Frontman Phillip Ekström calls his bands’ fourth release, Portico: “A silent hunt for something else. We always end up seeing our albums as small films. And Portico: would definitely be our little space saga. It’s a bit of a spiritual album. I want to get connected to nothingness.” With this goal in mind, I can confidently say that the Swedish four piece, The Mary Onettes have accomplished it. When listening to the seven track album you can tell there is some sort of definitive arc to it, with reoccurring themes and sounds uniting it as one complete work.
One of the more common motifs, and an odd one for an album at that is the notion of Silence. Leading off with “Silence is a Gun” a dreamy, mellow, hazy yet purposeful track seems to be prepping us for our little space journey. In “Naïve Dream” it seems like we have lift off. While equally hazy and dreamy, as well as frequent references to silence, we have a much more confident guitar notes and blissful vocals. Towards the end of the song we get a futuristic sounding guitar fade out and we are into the great unknown and there is no turning back. “Ritual Mind” has for lack of a better term, spaced out vocals with very cool deep, plunging production elements, providing an all-around exploratory vibe. “Everything Everything” seems to be the high point of the album, being more up tempo than the previous songs with little snippets of some broadcast coming in and out, like some far off signal. Here we have the vocals taking a backseat with guitars piloting and motivated drums riding shotgun. “Your Place” keeps our tempo up with some outstanding drum progressions and some pretty neat layering. In a normal arc, we would expect to be coming back down to Earth sometime soon, but that isn’t the case with Portico:. While we are definitely nearing the end of our journey, “Bells for Stranger” doesn’t seem to be bringing us closer. While the lyrics suggest we are “Closer than ever before,” instead, it seems as if we are drifting away with a much slower song. We are again provided with the silence theme and words cut out with about a minute left in the song and opt for a futuristic fade out. This fade rolls right into “Portico: 2014” a wordless song that progresses this notion of drifting away in space. Deliberate piano keys are the only thing anchoring us, which ultimately cuts into, you guessed it, silence.

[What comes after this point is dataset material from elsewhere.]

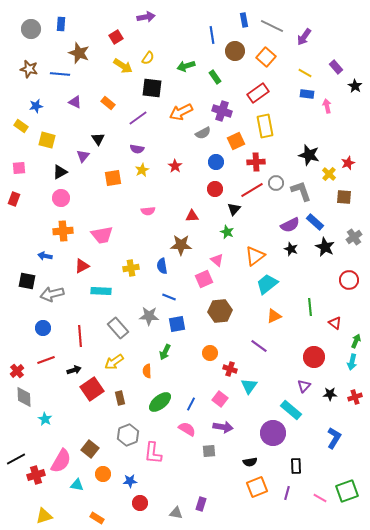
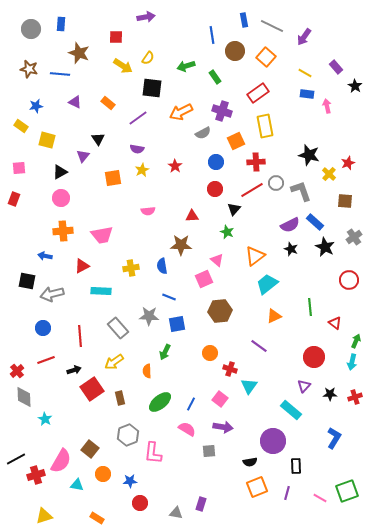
red square at (116, 37): rotated 32 degrees clockwise
brown square at (344, 197): moved 1 px right, 4 px down
purple circle at (273, 433): moved 8 px down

The Mary Onettes without a doubt take us on a journey through their newest album Portico: however, for me, I was kind of wishing it ultimately went somewhere, instead of leaving us floating. While it is an ambitious album that has all of its musical elements there and executed quite well, I still found myself longing for some sort of closure. Something. Maybe that is the point. Maybe they intended to leave us with the emptiness and silence, wanting more. If that was indeed the purpose or lack thereof then: Mission Accomplished.